● ASSIGNMENT
Among the lines below, list those containing the string "Борщ".

(TASK INPUT begins)

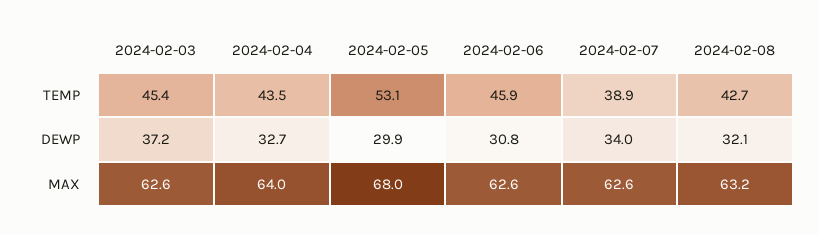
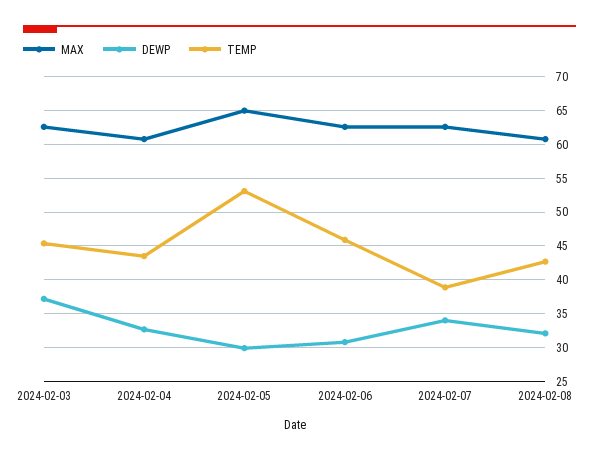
  {
    "TEMP": {
      "2024-02-03": 45.4,
      "2024-02-04": 43.5,
      "2024-02-05": 53.1,
      "2024-02-06": 45.9,
      "2024-02-07": 38.9,
      "2024-02-08": 42.7
    },
    "DEWP": {
      "2024-02-03": 37.2,
      "2024-02-04": 32.7,
      "2024-02-05": 29.9,
      "2024-02-06": 30.8,
      "2024-02-07": 34,
      "2024-02-08": 32.1
    },
    "MAX": {
      "2024-02-03": 62.6,
-     "2024-02-04": 64,
+     "2024-02-04": 61,
-     "2024-02-05": 68,
+     "2024-02-05": 65,
      "2024-02-06": 62.6,
      "2024-02-07": 62.6,
-     "2024-02-08": 63.2
+     "2024-02-08": 61
    }
  }

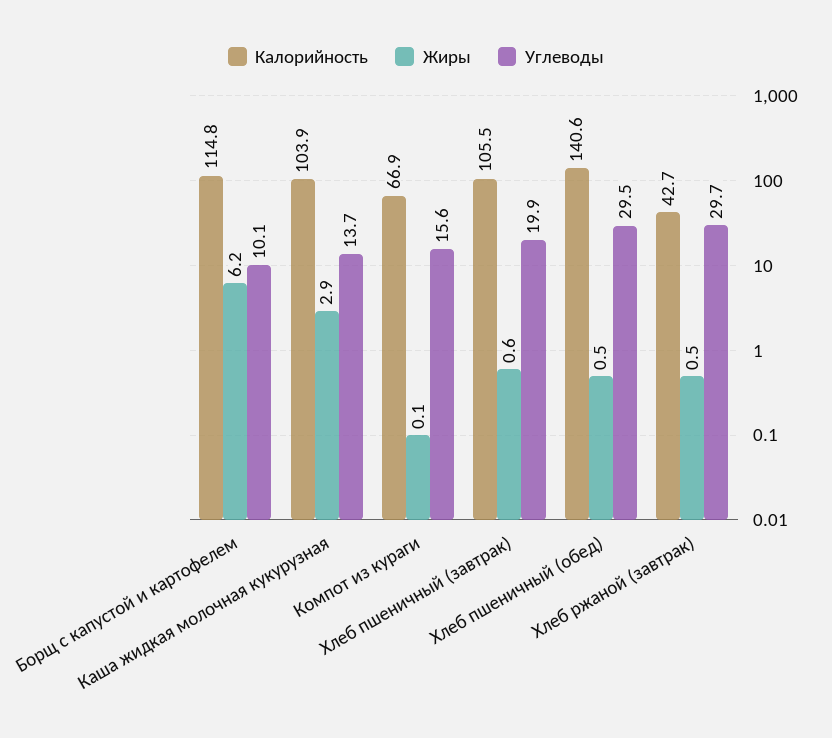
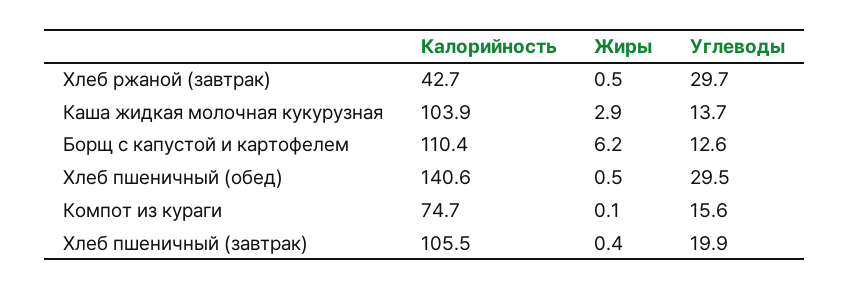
  {
    "Калорийность": {
-     "Борщ с капустой и картофелем": 114.8,
+     "Борщ с капустой и картофелем": 110.4,
      "Каша жидкая молочная кукурузная": 103.9,
-     "Компот из кураги": 66.9,
+     "Компот из кураги": 74.7,
      "Хлеб пшеничный (завтрак)": 105.5,
      "Хлеб пшеничный (обед)": 140.6,
      "Хлеб ржаной (завтрак)": 42.7
    },
    "Жиры": {
      "Борщ с капустой и картофелем": 6.2,
      "Каша жидкая молочная кукурузная": 2.9,
      "Компот из кураги": 0.1,
-     "Хлеб пшеничный (завтрак)": 0.6,
+     "Хлеб пшеничный (завтрак)": 0.4,
      "Хлеб пшеничный (обед)": 0.5,
      "Хлеб ржаной (завтрак)": 0.5
    },
    "Углеводы": {
-     "Борщ с капустой и картофелем": 10.1,
+     "Борщ с капустой и картофелем": 12.6,
      "Каша жидкая молочная кукурузная": 13.7,
      "Компот из кураги": 15.6,
      "Хлеб пшеничный (завтрак)": 19.9,
      "Хлеб пшеничный (обед)": 29.5,
      "Хлеб ржаной (завтрак)": 29.7
    }
  }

(TASK INPUT ends)

● ANSWER BOX
-     "Борщ с капустой и картофелем": 114.8,
+     "Борщ с капустой и картофелем": 110.4,
      "Борщ с капустой и картофелем": 6.2,
-     "Борщ с капустой и картофелем": 10.1,
+     "Борщ с капустой и картофелем": 12.6,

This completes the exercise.